As I understand it too, some of the realtors in Vancouver had developed a system whereby, a house would go on the market, it would sell quickly and before the deal was even finished, that same house might have sold a couple more times because the 'new first owner' was turning it over before he took possession. And of course, he was doing it for a profit which means higher prices on that same property. I think I recall hearing that a house could sell up to three times before the first sale was finalized and in many of these cases, the flippers were foreign.

Shalimar, because you live closer and are likely to have paid more attention than I, maybe you could clarify that if I'm incorrect anywhere.

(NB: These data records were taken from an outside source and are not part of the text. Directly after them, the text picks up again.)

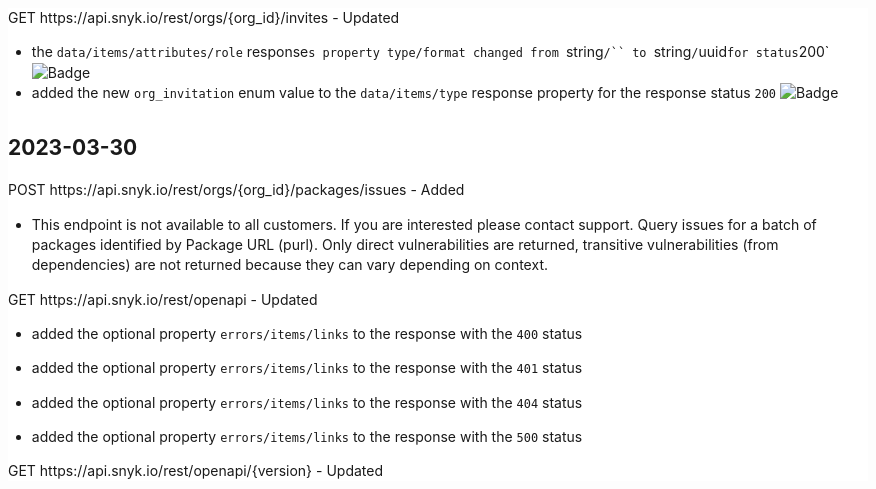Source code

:

<div class="openapi-target">
  <span class="openapi-method openapi-method-get">GET</span>
  <span class="openapi-url"><span><span>https://api.snyk.io/rest</span></span>/orgs/{org_id}/invites</span>
  - Updated
</div>

- the `data/items/attributes/role` response`s property type/format changed from `string`/`` to `string`/`uuid` for status `200`
  ![Badge](https://img.shields.io/badge/Breaking-yellow)
- added the new `org_invitation` enum value to the `data/items/type` response property for the response status `200`
  ![Badge](https://img.shields.io/badge/Breaking-yellow)

## 2023-03-30


<div class="openapi-target">
  <span class="openapi-method openapi-method-post">POST</span>
  <span class="openapi-url"><span><span>https://api.snyk.io/rest</span></span>/orgs/{org_id}/packages/issues</span>
  - Added
</div>

- This endpoint is not available to all customers. If you are interested please contact support. Query issues for a batch of packages identified by Package URL (purl). Only direct vulnerabilities are returned, transitive vulnerabilities (from dependencies) are not returned because they can vary depending on context.



<div class="openapi-target">
  <span class="openapi-method openapi-method-get">GET</span>
  <span class="openapi-url"><span><span>https://api.snyk.io/rest</span></span>/openapi</span>
  - Updated
</div>

- added the optional property `errors/items/links` to the response with the `400` status

- added the optional property `errors/items/links` to the response with the `401` status

- added the optional property `errors/items/links` to the response with the `404` status

- added the optional property `errors/items/links` to the response with the `500` status




<div class="openapi-target">
  <span class="openapi-method openapi-method-get">GET</span>
  <span class="openapi-url"><span><span>https://api.snyk.io/rest</span></span>/openapi/{version}</span>
  - Updated
</div>
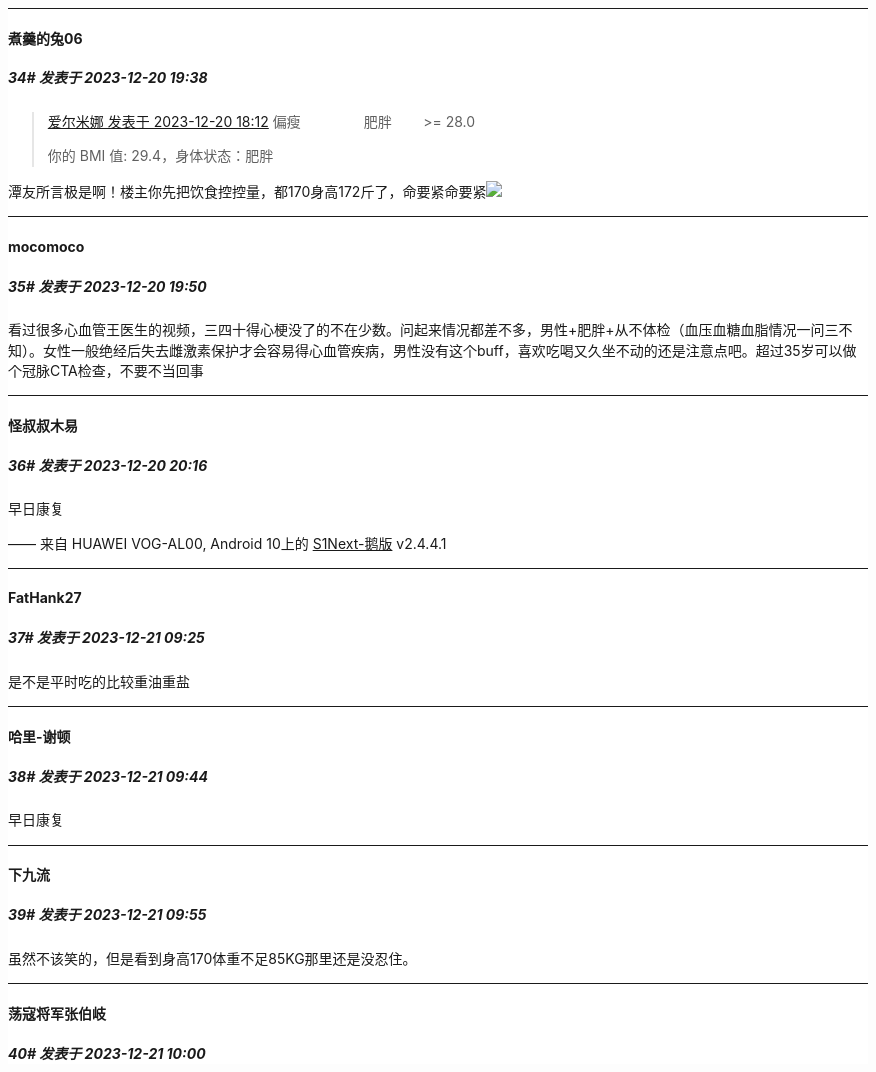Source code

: *****

####  煮羹的兔06  
##### 34#       发表于 2023-12-20 19:38

<blockquote><a href="httphttps://bbs.saraba1st.com/2b/forum.php?mod=redirect&amp;goto=findpost&amp;pid=63389427&amp;ptid=2164837" target="_blank">爱尔米娜 发表于 2023-12-20 18:12</a>
偏瘦                肥胖        &gt;= 28.0

你的 BMI 值: 29.4，身体状态：肥胖</blockquote>
潭友所言极是啊！楼主你先把饮食控控量，都170身高172斤了，命要紧命要紧<img src="https://static.saraba1st.com/image/smiley/face2017/010.png" referrerpolicy="no-referrer">

*****

####  mocomoco  
##### 35#       发表于 2023-12-20 19:50

看过很多心血管王医生的视频，三四十得心梗没了的不在少数。问起来情况都差不多，男性+肥胖+从不体检（血压血糖血脂情况一问三不知）。女性一般绝经后失去雌激素保护才会容易得心血管疾病，男性没有这个buff，喜欢吃喝又久坐不动的还是注意点吧。超过35岁可以做个冠脉CTA检查，不要不当回事

*****

####  怪叔叔木易  
##### 36#       发表于 2023-12-20 20:16

早日康复

—— 来自 HUAWEI VOG-AL00, Android 10上的 [S1Next-鹅版](https://github.com/ykrank/S1-Next/releases) v2.4.4.1

*****

####  FatHank27  
##### 37#       发表于 2023-12-21 09:25

是不是平时吃的比较重油重盐

*****

####  哈里-谢顿  
##### 38#       发表于 2023-12-21 09:44

早日康复

*****

####  下九流  
##### 39#       发表于 2023-12-21 09:55

虽然不该笑的，但是看到身高170体重不足85KG那里还是没忍住。

*****

####  荡寇将军张伯岐  
##### 40#       发表于 2023-12-21 10:00
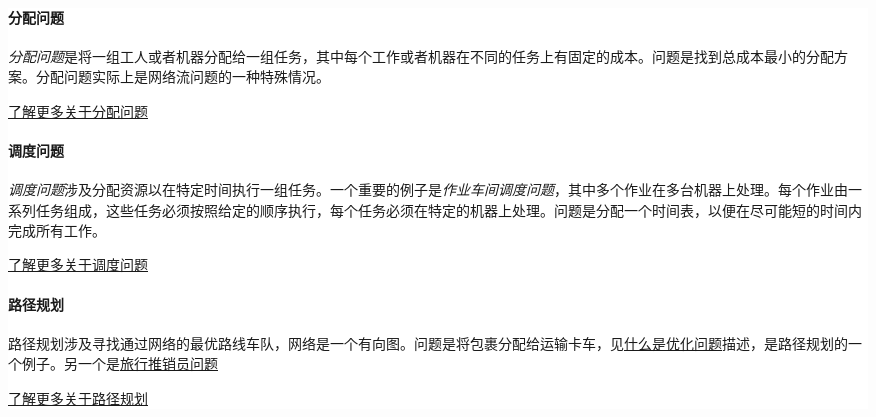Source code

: #### 分配问题
*分配问题*是将一组工人或者机器分配给一组任务，其中每个工作或者机器在不同的任务上有固定的成本。问题是找到总成本最小的分配方案。分配问题实际上是网络流问题的一种特殊情况。

[了解更多关于分配问题]()

#### 调度问题
*调度问题*涉及分配资源以在特定时间执行一组任务。一个重要的例子是*作业车间调度问题*，其中多个作业在多台机器上处理。每个作业由一系列任务组成，这些任务必须按照给定的顺序执行，每个任务必须在特定的机器上处理。问题是分配一个时间表，以便在尽可能短的时间内完成所有工作。

[了解更多关于调度问题]()

#### 路径规划
路径规划涉及寻找通过网络的最优路线车队，网络是一个有向图。问题是将包裹分配给运输卡车，见[什么是优化问题]()描述，是路径规划的一个例子。另一个是[旅行推销员问题]()

[了解更多关于路径规划]()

Certainly it does mean more property tax money coming in to the Vancouver City Hall, but what good is that if the working class can't find a place to live? And apparently Vancouver is in the same state as Warrigal said is happening in Australia, towers of empty apartments!
 
This cycle played out in Florida and California during the boom years. Yes it does eventually cause inflation and/or higher cost of living. A rule of thumb on salaries and rent or mortgage used by many is that when month rent or mortgage is more than 1/3 of monthly salary "the rent is too darn high".

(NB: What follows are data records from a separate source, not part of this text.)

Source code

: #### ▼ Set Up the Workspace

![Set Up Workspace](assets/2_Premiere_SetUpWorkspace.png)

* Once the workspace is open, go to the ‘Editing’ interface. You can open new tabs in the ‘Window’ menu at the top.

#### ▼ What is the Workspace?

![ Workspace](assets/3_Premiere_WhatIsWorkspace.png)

I wouldn't tax foreign buyers but on unused property where taxes are paid simply make sure the owner keeps up the property and/or fine them and if they don't pay prohibit other activities until the fines are paid. Unkept property is a huge problem in this type of environment but it is owned even if by a bank or government.
 
I think that 1/3 rule, while it used to be valid, is now pretty much out the window.

Yeh that's an ideal ratio not necessarily practical or reality. Some experts say if more than 20% of income is used for credit related bills, not mortgage or rent you are already sunk. My guess is that 1/4 would be more common. When average rent or mortgage goes to 2500 a month that means someone has to make 10,000 a month or devote a weeks pay to rent. After taxes (another week or so)and other bills that goes fast. If foreigners can travel regularly for business or pleasure they probably have the income or favorable exchange ratio.

Here right now there are houses selling where the mortgage and tax bill are getting closer and closer. A house recently sold for 130,000 after selling for 225,000 in the 1990s. Tax bill almost 10K a year, so even after the mortgage is paid off that's an 800 a month tax bill. A senior without a strong pension and ss is done. This sort of pricing forces a rent market.